Один из соратников Пантагрюэля по имени Эпистемон в сражении против воинов короля Анарха лишился головы и, прежде чем Панург снова приделал ему голову, успел побывать в подземном царстве. А там - по крайней мере в плане социальном - решительно все оказалось устроенным прямо наоборот: цари и герои нищенствуют, а философы превратились в важных господ. Причем перевернутость не делает тот свет лучше (но и не делает его хуже!) этого; просто они - зеркальные отражения друг друга. И им, естественно, присущи одни и те же пороки: грубость, жестокость, сифилис...
Бахтин, правда, пытается поначалу объяснить все тем, что тут имеешь дело с проявлением чисто народной психологии: все, дескать, поменять - и будет справедливо. Но справедливости-то нет как нет: вот ведь подарил же Пантагрюэль побежденного им Анарха Панургу и в придачу еще женил экс- короля на шлюхе. Анарх даже стал самым лучшим в округе зеленщиком... только супруга его поколачивает... Значит, как ни поверни, все останется, в сущности, по-старому. Или, может, еще точнее было бы сказать: все бестолково вертится вокруг собственной оси.
Великая книга Рабле как бы и существует лишь за счет сил такого вот бестолкового коловращения... Некий судья Бридуа долгими годами решал все тяжбы с помощью... игральных костей и не имел ни одной рекламации: ее только тот, кто процесс выигрывал, но и тот, кто его проигрывал, неизменно оставался доволен. Тем более, что произвольному метанию жребия всегда предшествовало тщательнейшее изучение дела. а) свидетельствовавшее о неукоснительном соблюдении проформы, б) служившее самому судье "почтенным и полезным упражнением" и в) что, может быть, самое важное - способствовавшее затягиванию процесса. Поскольку "тогда жребий, который потом выпадает на долю проигравшего, принимается им гораздо спокойнее".
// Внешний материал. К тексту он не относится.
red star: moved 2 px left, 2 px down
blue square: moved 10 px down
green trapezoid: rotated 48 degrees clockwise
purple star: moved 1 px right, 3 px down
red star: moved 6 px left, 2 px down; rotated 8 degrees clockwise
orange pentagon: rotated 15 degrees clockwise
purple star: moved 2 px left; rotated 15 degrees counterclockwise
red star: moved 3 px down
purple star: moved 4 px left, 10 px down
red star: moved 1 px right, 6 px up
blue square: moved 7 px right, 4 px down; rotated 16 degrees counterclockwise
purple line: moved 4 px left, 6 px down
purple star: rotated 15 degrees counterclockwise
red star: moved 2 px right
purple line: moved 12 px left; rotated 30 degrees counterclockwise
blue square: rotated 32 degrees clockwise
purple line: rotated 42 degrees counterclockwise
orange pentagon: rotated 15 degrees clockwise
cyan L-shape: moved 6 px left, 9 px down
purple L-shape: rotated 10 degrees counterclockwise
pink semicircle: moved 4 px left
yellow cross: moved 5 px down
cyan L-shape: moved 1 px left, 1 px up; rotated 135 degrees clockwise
Примечательно, что каким уж бессовестным лгуном, наглым нахлебником и отпетым шалопаем ни был Пантагрюэлев дружок Панург, даже он "усомнился в возможности решать дела наугад, да еще в течение долгого времени". И Эпистемон - тот самый, что побывал в подземном царстве и, следовательно, многого насмотрелся, - крайне удивился, "как же это могло столько лет сходить судье с рук?" Но Пантагрюэль, которого разные интерпретаторы нередко пытались выдавать чуть ли не за "положительного героя", пожелал добитьcя для судьи Бридуа оправдания, мотивируя свое неожиданнейшее умозаключение тем весьма зыбким доводом, что, дескать, "не без воли Божией все прежние его решении, выносившиеся также с помощью игральных костей, ваш уважаемый верховный суд признал правильными, слава же Господня, как вам известно, нередко означается в посрамлении мудрых, низложении сильных и вознесении простых и смиренных".
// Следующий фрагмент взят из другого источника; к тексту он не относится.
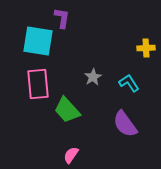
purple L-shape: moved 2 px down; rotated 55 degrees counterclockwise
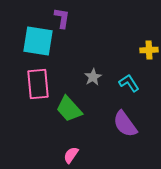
yellow cross: moved 3 px right, 2 px down
green trapezoid: moved 2 px right, 1 px up
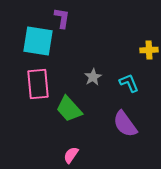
cyan L-shape: rotated 10 degrees clockwise
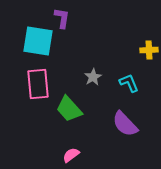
purple semicircle: rotated 8 degrees counterclockwise
pink semicircle: rotated 18 degrees clockwise
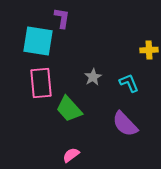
pink rectangle: moved 3 px right, 1 px up
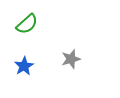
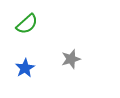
blue star: moved 1 px right, 2 px down
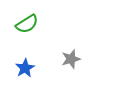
green semicircle: rotated 10 degrees clockwise
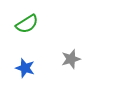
blue star: rotated 24 degrees counterclockwise
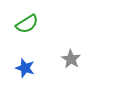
gray star: rotated 24 degrees counterclockwise
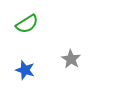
blue star: moved 2 px down
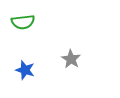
green semicircle: moved 4 px left, 2 px up; rotated 25 degrees clockwise
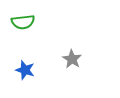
gray star: moved 1 px right
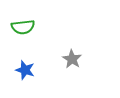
green semicircle: moved 5 px down
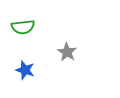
gray star: moved 5 px left, 7 px up
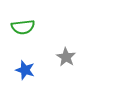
gray star: moved 1 px left, 5 px down
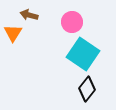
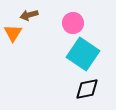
brown arrow: rotated 30 degrees counterclockwise
pink circle: moved 1 px right, 1 px down
black diamond: rotated 40 degrees clockwise
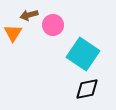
pink circle: moved 20 px left, 2 px down
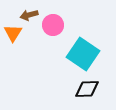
black diamond: rotated 10 degrees clockwise
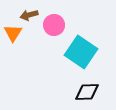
pink circle: moved 1 px right
cyan square: moved 2 px left, 2 px up
black diamond: moved 3 px down
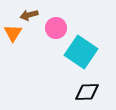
pink circle: moved 2 px right, 3 px down
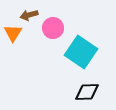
pink circle: moved 3 px left
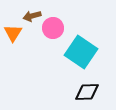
brown arrow: moved 3 px right, 1 px down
Почему же сей добрый и славный принц повел себя на этот раз так, а не как-нибудь иначе? Можно бы допустить, что вообще, без всякой видимой причины: ведь довод, им в пользу судьи Бридуа приведенный, носит явно издевательский характер. Боже того, подразумевает отнюдь не какую-то конкретно-историческую ситуацию, а исходит вроде бы из общей абсурдности бытия. Но вот что удивительно: ведь за много столетий до появления новейшего постмодернизма, суверенно канонизировавшего мотив игры, тот уже, по сути, господствует на страницах "Гаргантюа и Пантагрюэля"!..
В удивительном сочинении Рабле - бездна разного рода дурашливых абсурдов, непостижимых поворотов мысли, ничем не обоснованных умозаключений. Но случай с судьей Бридуа, может быть, превосходят все прочие - по крайней мере из их массы заметно выделяется - и оттого способен послужить как бы отмычкой для проникновения в тайны всей системы раблезианского творчества. Бахтин - я уже упоминал об этом - связал ее с эстетикой карнавала. Мысль справедлива. Но и ограничиться ею было бы, мне кажется, недостаточным.
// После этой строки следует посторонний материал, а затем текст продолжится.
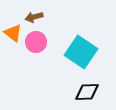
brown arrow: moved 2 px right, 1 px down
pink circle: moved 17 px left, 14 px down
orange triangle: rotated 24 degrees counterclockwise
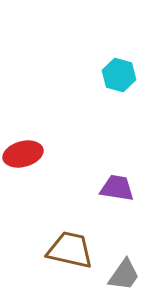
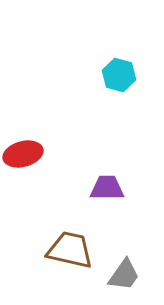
purple trapezoid: moved 10 px left; rotated 9 degrees counterclockwise
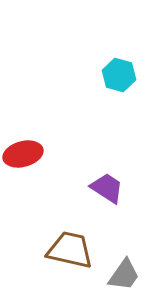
purple trapezoid: rotated 33 degrees clockwise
Ведь Рабле, по-видимому, впервые (или наиболее решительно, последовательно, наглядно) переместил некую стихию народной духовной самодеятельности в сферу "высокой" культуры, в пределы искусства. Перемещение искусство и культуру не разрушило, но столь основательно потрясло, что многое оказалось переформированным, причем в некотором смысле существеннее, чем мы склонны порой замечать.
Кстати сказать, немало из тех конкретных толкований образов и ситуаций "Гаргантюа и Пантагрюэля", с которыми я позволил себе не согласиться у Дживелегова, у Пинского и даже у Бахтина продиктованы отнюдь не только извинительной в тех политических условиях осторожностью или некими, присущими толкователям, субъективными заблуждениями идеологического характера, но и определенной эстетической доктриной. В данном случае я не имею даже в виду доктрину советскую или вообще "прогрессистскую". Разве до недавнего времени мы чуть ли не все (притом еще и по ту сторону всякой идеологии) непоколебимо не верили, будто истинные Цель и Смысл искусства состоят в привитии, в насаждении разумного, доброго, пусть даже и не совсем вечного?

* * *

Одним из естественнейших следствий этой веры была, например, неукоснительность деления человеческих характеров и сюжетных ситуаций на положительные и отрицательные. Не суть важно, что положительность или отрицательность тех или иных образов нередко толковались диаметрально противоположно, а со временем даже и всячески перетолковывались. Главное, что свят был сам принцип - обязательность наличия идейно-эстетических противоположностей. Более того, принципу этому всегда в конечном счете надлежало оставаться "утверждающим", "оптимистическим". Разумеется, литературоведение иди искусствоведение нередко в растерянности останавливались перед такими феноменами, как творчество Иеронимуса Босха, - на роль панегириста он явно не годился, но и в критики его трудно было записать: ибо в критики, собственно говоря, чего - мироустройства, бытия, вселенной?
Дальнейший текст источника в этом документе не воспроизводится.